The objective of the monetary stimulus programme, which almost identically mirrors the QE programmes that both the US central bank and the Bank of England put in place back in 2009, is to push consumer price inflation in the single currency back up to the ECB’s official 2 percent target. Will this ultimately save the European project? Who knows, however with Draghi’s “whatever it takes” card being finally used up, the currency union may well be down to its last lifeline!


In further shock news, fears over persistent low inflation in the UK has forced the Bank of England’s two hawks to drop their calls for an interest-rate rise. Monetary policy committee members Martin Weale and Ian McCafferty, both of whom have been voting for a rate rise since August, made a dramatic U-Turn after the Bank’s official Consumer Price Index inflation benchmark slipped to an almost 15 year low of just 0.5 percent in December. To put this into perspective, just two months ago, the Bank forecast the CPI at 1 percent in the first three months of the year! Sterling sank instantly against the dollar, sliding 0.7 cents to GBP/USD 1.5094 as traders bet that a first interest rate rise from the MPC since 2007 was now an even more distant prospect. Looks like therefore those green shoots of a recovery we were all enjoying last year may not have been so green after all!


Finally, early Monday morning saw a “as expected” win for the Syriza party in Greece, plunging the Eurozone into another volatile era of political uncertainty. More than five years into the eurozone crisis that started in Greece in 2009, and raised questions about the single currency’s survival, Greek voters roundly rejected the savage spending cuts and tax rises imposed by Europe’s troika. .


GBP This Week


UK GDP will be the key release this week and is likely to show continued economic momentum for the country. We are forecasting growth of 0.6 percent in the fourth quarter of 2014, pushing our year on year figure to 2.8 percent. As in the previous quarter, growth will likely be driven primarily by services, with other sectors making limited contributions. Robust UK economic growth, and its positive impact on inflation continues to provide some very mild support for GBP this week.
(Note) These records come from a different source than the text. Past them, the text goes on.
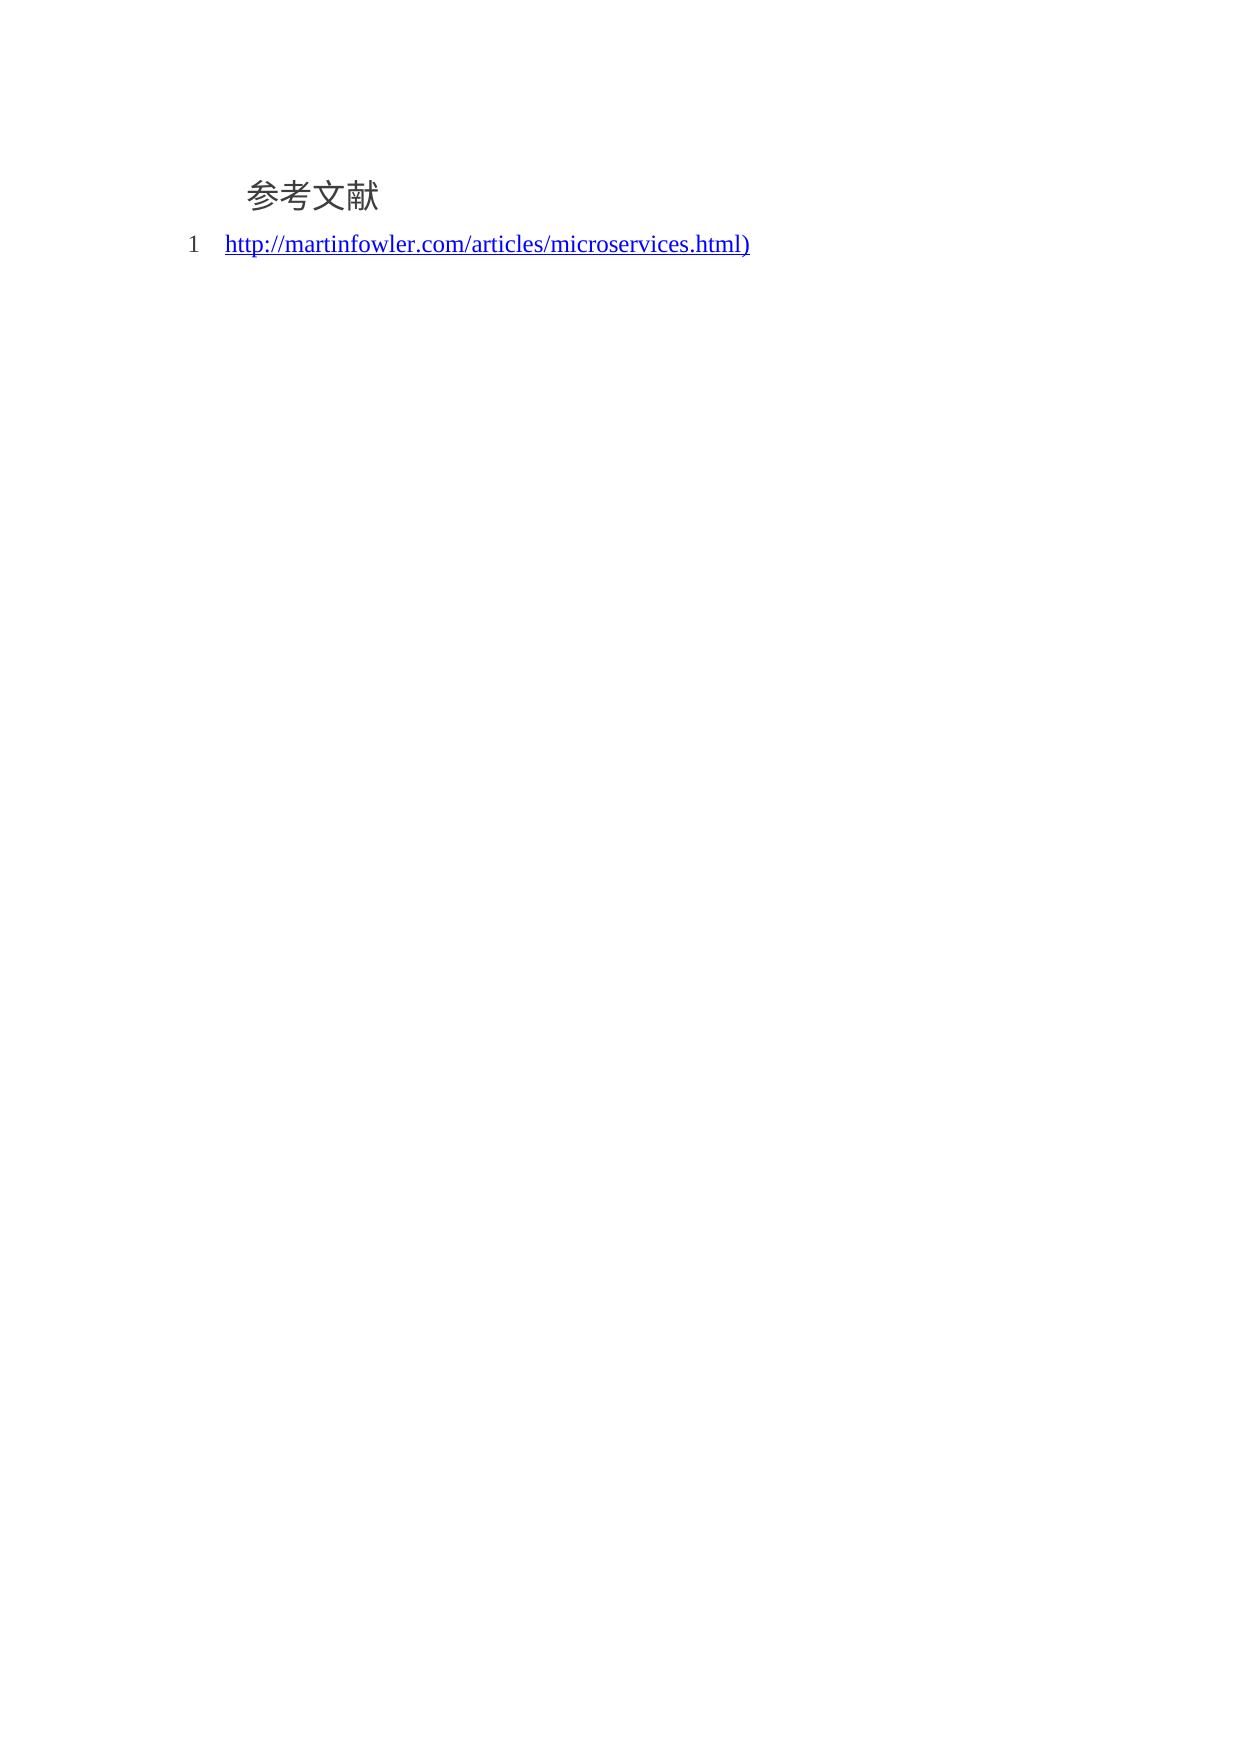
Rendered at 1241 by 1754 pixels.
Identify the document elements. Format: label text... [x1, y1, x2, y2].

text 参考文献 [187, 162, 1053, 227]
list http://martinfowler.com/articles/microservices.html) [187, 227, 1053, 259]
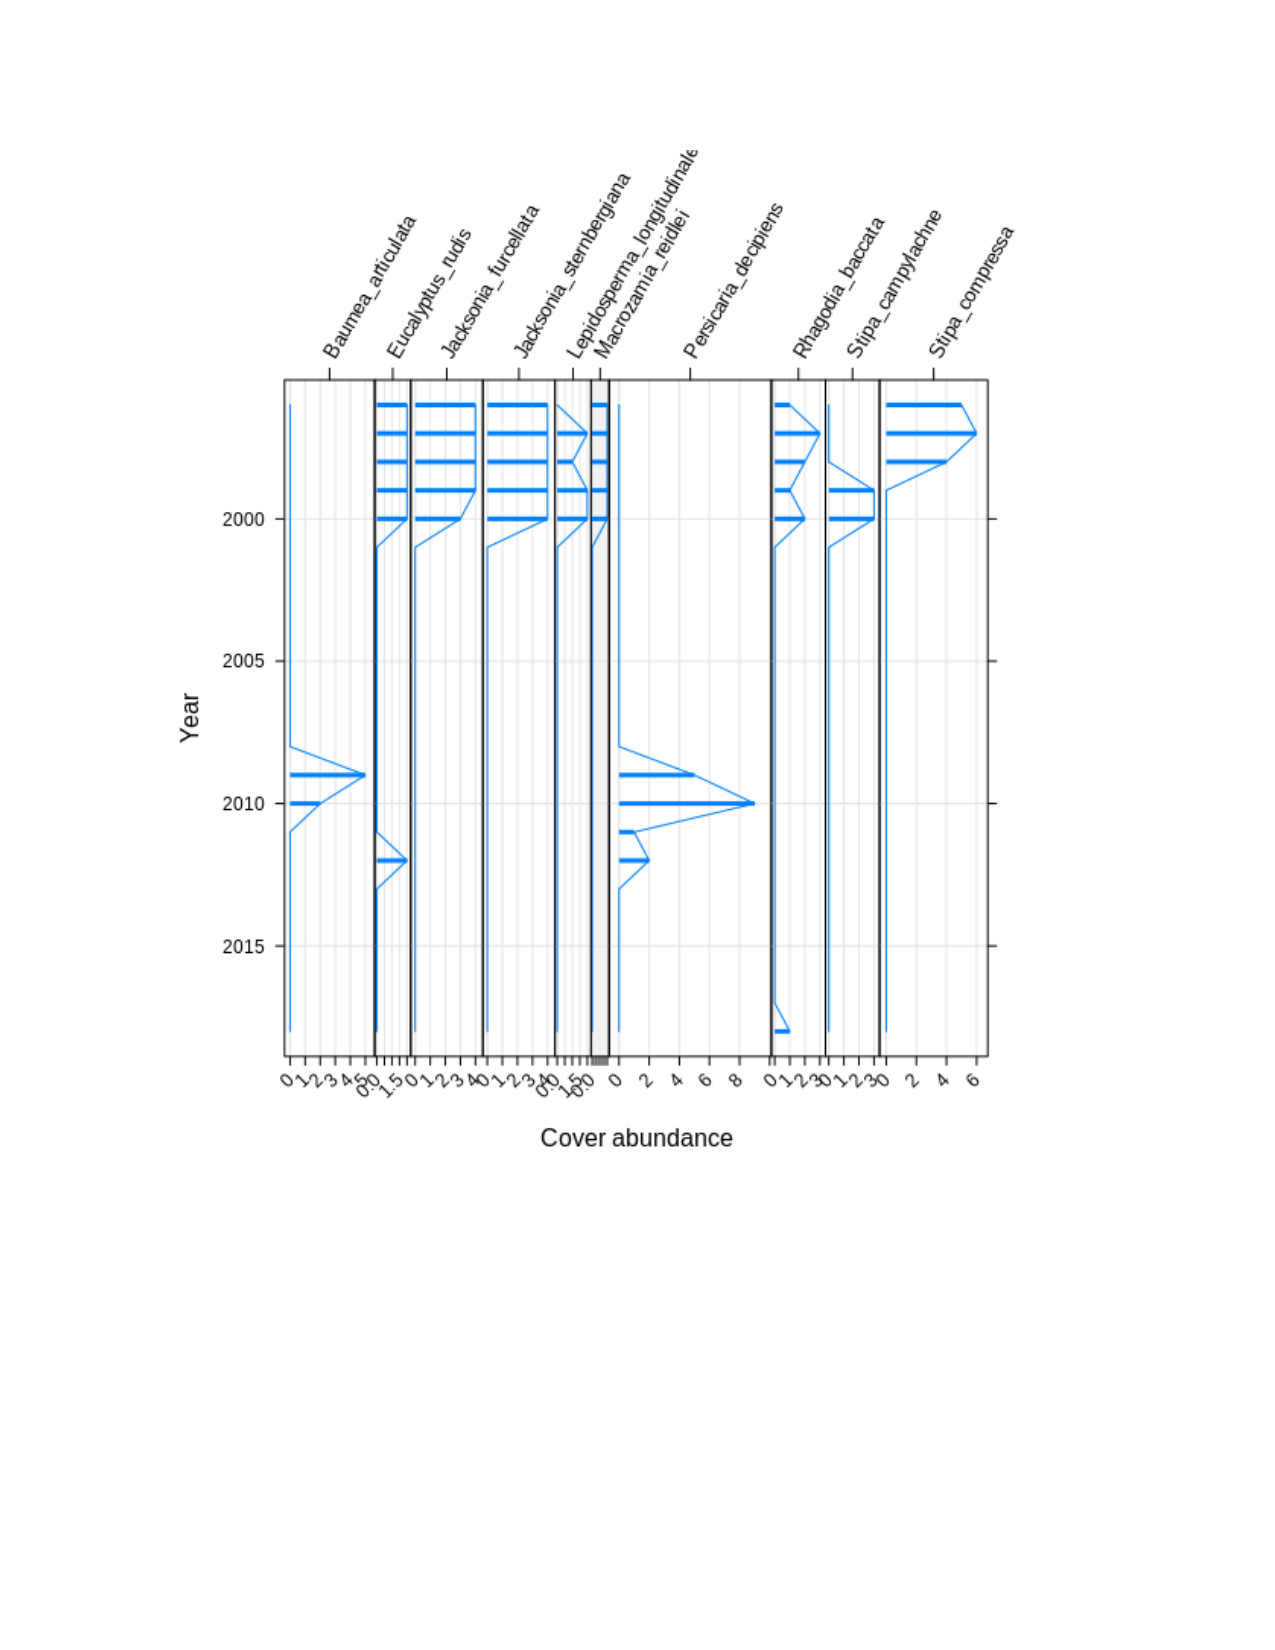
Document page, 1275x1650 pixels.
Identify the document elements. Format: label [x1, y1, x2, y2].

picture [168, 150, 1044, 1171]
However, current very low rates of UK inflation, coupled with a dovish Bank of England and growing election risks, are likely to reverse this short term trend and weigh on GBP in H1 2015.


USD This Week


There is a busy week ahead for the US with the FOMC rate decision on Wednesday, coupled with a series of key data releases such as durable goods, new home sales, consumer confidence on Tuesday, and Q4 GDP on Friday.


Sticking with the FOMC, despite recent downside inflation and wage data recently, we believe they will maintain their existing policy stance and make very little changes to their statement. They may well comment on the recent decision by the ECB to enact its QE program, and with this in mind expect some continued pressure to be placed on EURUSD as we drawn towards the end of the week.
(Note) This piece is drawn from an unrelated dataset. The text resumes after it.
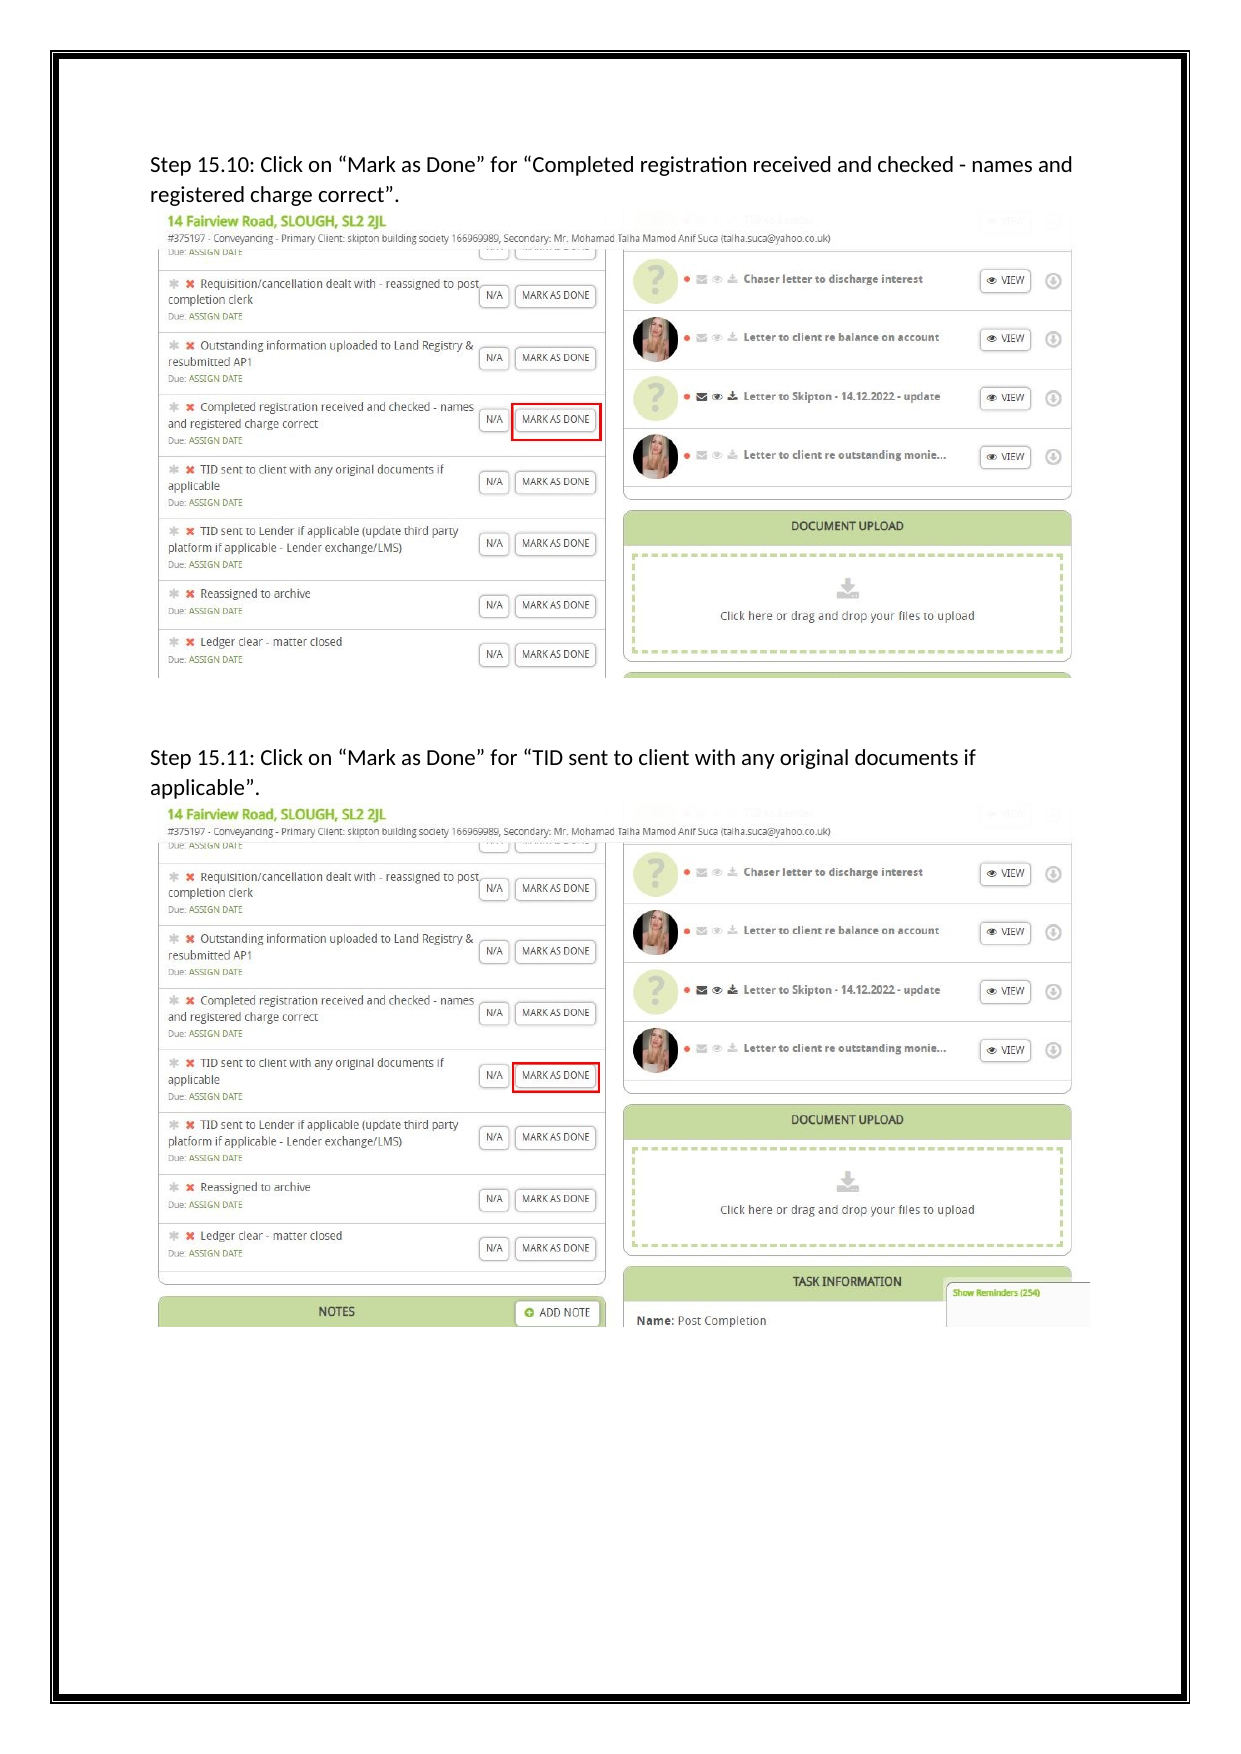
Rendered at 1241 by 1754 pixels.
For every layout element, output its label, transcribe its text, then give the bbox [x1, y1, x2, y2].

On the data front, Q4 GDP will be the highlight and we expect another solid posting at around 3.1 percent annualised. New home sales should come in at consensus, with the market expecting a posting of 450k while consumer confidence should come in around 95.0. With this in mind, we expect broad support for the Dollar this week, especially against low yielding currencies and of course, the EUR.


EUR This Week


It has been a tumultuous week for Europe, with the Greek elections likely to continue to present downside risks for the EUR. Moving away from the election however, the focus for the EUR next week will centre on the January flash estimate of euro area inflation on Friday. We expect inflation to have declined -0.6 percent in January, down from -0.2 percent previously. We expect core inflation to remain unchanged at 0.7 percent year on year.


The January German IFO business climate index  on Monday may create some volatility in the FX space. We forecast the business climate index to increase to 106.8 from 105.5 in December.